New light-sensitive protein enables simpler, more powerful optogenetics.
MIT engineers have developed the first light-sensitive protein molecule that enables neurons to be silenced noninvasively. Using a light source outside the skull makes it possible to do long-term studies without an implanted light source.
The protein, known as Jaws, also allows a larger volume of tissue to be influenced at once. The researchers described the protein in Nature Neuroscience.
Optogenetics, a technology that allows scientists to control brain activity by shining light on neurons, relies on opsins, light-sensitive proteins that act as channels or pumps that influence electrical activity by controlling the flow of ions in or out of cells.
Researchers insert a light source, such as an optical fiber, into the brain to suppress or stimulate electrical signals within cells. This technique requires a light source to be implanted in the brain, where it can reach the cells to be controlled.
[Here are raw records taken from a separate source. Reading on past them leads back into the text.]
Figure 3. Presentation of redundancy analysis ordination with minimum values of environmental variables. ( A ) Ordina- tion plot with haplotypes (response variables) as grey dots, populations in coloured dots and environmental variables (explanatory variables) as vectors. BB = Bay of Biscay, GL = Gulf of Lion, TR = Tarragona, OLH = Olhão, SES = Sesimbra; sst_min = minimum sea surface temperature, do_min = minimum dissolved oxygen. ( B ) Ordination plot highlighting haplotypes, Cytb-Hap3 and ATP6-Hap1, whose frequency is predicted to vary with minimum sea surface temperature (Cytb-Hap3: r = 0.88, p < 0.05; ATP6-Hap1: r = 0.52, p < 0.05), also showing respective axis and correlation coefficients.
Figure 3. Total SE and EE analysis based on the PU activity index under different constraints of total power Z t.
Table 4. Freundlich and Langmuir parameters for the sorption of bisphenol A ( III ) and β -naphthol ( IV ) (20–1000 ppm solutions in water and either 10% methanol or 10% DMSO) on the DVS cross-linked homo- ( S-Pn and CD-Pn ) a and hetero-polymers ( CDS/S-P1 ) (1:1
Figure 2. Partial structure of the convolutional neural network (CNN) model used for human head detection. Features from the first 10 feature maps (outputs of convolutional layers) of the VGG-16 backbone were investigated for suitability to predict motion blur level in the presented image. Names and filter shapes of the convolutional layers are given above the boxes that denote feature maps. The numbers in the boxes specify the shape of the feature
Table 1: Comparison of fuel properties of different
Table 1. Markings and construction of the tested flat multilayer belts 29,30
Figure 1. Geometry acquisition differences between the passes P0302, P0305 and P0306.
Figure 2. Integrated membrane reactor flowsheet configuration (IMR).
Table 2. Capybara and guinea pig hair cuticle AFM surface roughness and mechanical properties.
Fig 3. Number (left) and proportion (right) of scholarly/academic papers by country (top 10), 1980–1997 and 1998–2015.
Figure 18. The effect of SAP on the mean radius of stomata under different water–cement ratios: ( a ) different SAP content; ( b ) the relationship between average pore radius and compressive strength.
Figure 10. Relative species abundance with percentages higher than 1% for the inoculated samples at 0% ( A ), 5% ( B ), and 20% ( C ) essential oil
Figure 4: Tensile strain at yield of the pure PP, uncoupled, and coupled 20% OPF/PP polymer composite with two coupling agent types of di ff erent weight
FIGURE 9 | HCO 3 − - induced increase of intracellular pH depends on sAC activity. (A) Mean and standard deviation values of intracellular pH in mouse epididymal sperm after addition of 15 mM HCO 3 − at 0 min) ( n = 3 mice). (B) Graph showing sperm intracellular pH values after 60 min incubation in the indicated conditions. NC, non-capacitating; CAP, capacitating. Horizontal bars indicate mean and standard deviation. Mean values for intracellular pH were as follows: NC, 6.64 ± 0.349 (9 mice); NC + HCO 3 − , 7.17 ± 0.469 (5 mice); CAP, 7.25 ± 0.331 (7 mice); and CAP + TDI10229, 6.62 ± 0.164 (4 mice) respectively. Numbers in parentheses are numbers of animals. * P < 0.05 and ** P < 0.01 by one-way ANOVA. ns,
The neurons to be studied must be genetically engineered to produce the opsins.
Also, inserting optical fibers into the brain “displaces brain tissue and can lead to side effects such as brain lesion, neural morphology changes, glial inflammation and motility, or aseptic compromise,” the researchers say in the paper.
In addition, such implants can be difficult to insert and can be incompatible with many kinds of experiments, such as studies of development, during which the brain changes size, or of neurodegenerative disorders, during which the implant can interact with brain physiology. And it is difficult to perform long-term studies of chronic diseases with these implants.